◆ Exercise directions
Gather every line below that contains the word "información" and copy each one as it stands. Case counts when matching.

◆ Supplied data
☆ ☆ ☆ ☆

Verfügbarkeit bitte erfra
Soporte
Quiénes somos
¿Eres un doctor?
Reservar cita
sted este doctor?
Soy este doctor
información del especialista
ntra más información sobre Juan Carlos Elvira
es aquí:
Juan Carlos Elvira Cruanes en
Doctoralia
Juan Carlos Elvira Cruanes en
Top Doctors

☆ ☆ ☆ ☆

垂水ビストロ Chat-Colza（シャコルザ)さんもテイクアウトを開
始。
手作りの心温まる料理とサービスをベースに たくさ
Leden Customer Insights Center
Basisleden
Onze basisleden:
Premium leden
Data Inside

☆ ☆ ☆ ☆

◆ Answer box
información del especialista
ntra más información sobre Juan Carlos Elvira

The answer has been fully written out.